Placement of a sufficient volume of acid in all desired zones is critical for a successful acid stimulation treatment. Particularly in thick, highly heterogeneous carbonate formations, the acid distribution is crucial for optimal stimulation results. A variety of diversion methods are applied in acidizing treatments to evenly place acid along the well, but the effectiveness of these diversion methods is generally only inferred from the rate and pressure behavior during the treatment, and is not known with any certainty. It would be extremely helpful if the acid distribution could be measured.
We developed a model to simulate the temperature behavior along the wellbore during acid injection and during the flow back period following an acid stimulation. An important phenomenon in this process is the heat generated by reaction, the key factor enabling the interpretation of the acid distribution from the temperature profile. We have developed a mathematical model that describes the coupled flow and heat transfer process. The flow system consists of a near wellbore formation with a wormhole region and a spent acid region. Wormhole propagation and the spent acid front are simulated as a function of acid injection volume (time). The thermal model includes conduction, convection, and reaction heating to seek the connection between acid volume distribution and temperature profile. The result of the thermal model showed significant temperature effects caused by reaction. During flow back, the zone that took more acid volume would have created more heating because of reaction, providing a mechanism to quantitatively determine the acid flow profile.
Acid placement is crucial for efficient acidizing treatments, especially for thick, heterogeneous carbonate formations. This is because the acid distribution could be uneven among target zones without any diversion method. Even with diversion technologies, the effectiveness of these diversion methods cannot be determined with any certainty if we do not know the acid distribution. It would be extremely helpful to know the acid distribution during acidizing treatments. With the acid distribution known, acidizing treatments could be evaluated and optimized.

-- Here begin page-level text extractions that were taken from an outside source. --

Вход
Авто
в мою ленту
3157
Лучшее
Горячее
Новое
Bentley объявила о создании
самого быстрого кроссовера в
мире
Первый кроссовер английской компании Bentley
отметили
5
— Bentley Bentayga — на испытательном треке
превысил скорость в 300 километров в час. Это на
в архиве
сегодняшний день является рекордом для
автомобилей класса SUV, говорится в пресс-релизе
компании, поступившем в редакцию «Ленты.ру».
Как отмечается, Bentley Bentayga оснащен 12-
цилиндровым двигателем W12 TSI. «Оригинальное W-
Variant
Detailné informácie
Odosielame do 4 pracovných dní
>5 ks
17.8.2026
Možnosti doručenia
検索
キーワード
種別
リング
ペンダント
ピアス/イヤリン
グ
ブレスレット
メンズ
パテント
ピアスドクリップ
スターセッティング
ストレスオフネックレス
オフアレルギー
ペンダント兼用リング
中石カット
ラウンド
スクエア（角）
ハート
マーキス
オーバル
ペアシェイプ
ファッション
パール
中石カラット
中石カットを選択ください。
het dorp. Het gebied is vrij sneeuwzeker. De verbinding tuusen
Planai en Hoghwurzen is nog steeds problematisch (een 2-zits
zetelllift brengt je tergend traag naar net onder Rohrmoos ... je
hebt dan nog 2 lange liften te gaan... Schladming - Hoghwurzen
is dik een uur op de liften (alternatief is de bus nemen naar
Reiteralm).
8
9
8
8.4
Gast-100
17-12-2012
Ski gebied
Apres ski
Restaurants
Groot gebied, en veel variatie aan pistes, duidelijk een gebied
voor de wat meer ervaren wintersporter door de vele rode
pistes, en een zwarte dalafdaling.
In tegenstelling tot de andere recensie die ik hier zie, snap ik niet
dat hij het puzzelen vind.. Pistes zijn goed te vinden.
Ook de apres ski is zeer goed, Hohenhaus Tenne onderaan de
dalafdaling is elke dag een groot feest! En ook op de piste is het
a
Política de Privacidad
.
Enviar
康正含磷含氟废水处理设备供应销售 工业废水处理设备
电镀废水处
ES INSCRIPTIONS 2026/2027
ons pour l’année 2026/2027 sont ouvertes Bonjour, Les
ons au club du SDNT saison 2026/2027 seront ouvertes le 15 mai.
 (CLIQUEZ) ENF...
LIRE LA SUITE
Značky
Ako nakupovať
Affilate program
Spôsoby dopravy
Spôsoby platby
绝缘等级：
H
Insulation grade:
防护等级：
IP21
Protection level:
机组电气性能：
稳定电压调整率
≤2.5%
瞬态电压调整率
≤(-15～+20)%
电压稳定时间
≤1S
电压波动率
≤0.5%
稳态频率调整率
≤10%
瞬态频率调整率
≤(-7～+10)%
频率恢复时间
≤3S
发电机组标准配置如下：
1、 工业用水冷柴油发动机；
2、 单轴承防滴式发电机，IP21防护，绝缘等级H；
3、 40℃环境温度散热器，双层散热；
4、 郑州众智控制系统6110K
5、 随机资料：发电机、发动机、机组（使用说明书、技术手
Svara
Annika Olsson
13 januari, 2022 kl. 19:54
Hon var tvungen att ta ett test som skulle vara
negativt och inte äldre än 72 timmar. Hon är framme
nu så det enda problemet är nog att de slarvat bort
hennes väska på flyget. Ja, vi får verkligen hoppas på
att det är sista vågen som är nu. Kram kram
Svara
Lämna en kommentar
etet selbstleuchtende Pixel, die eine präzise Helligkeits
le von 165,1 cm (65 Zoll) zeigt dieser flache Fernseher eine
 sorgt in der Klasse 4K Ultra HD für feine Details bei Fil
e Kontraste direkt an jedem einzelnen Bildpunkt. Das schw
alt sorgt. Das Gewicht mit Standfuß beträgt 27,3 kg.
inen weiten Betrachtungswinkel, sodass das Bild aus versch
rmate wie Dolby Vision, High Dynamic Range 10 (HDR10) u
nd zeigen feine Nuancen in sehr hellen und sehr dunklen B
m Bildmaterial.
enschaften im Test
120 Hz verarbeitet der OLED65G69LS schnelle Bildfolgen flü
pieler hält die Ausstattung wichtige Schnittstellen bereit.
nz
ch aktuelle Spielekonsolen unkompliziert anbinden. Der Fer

Because of the development of DTS, continuous and accurate temperature measurement along the wellbore is possible, which provide a method to measure the acid distribution during acidizing treatments. Some research has been conducted to determine the injected fluid distribution from temperature data.
Glasbergen et al. (2007) and Clanton et al. (2006) developed a numerical model to obtain the fluid distribution based on the wellbore temperature data measured by distributed temperature sensors. By tracking the movement of a fluid with a different temperature from the original fluid, they measured the velocity of the slug and consequently the leakoff profile of acid. This acid injection profile could be considered as the initial profile because once the slug passes a particular layer, the acid will change the layer properties and the injection profile could vary. This phenomenon was not simulated by this model. An analytical solution has been presented by Gao and Jalali (2005) based on a wellbore temperature model to interpret distributed temperature data in horizontal wells, from which they could create an estimated initial injection profile. The method is valid for horizontal wells and also based on a fluid slug in the wellbore having a different temperature from the original fluid.
Johnson et al. (2006) and Wang et al. (2008) developed models to interpret distributed temperature data for gas reservoirs and oil reservoirs during production. The method they used applies a wellbore thermal model with Joule-Thomson effects.
Their method could not be applied here because we are considering an acid injection profiling problem with reaction heat in the formation.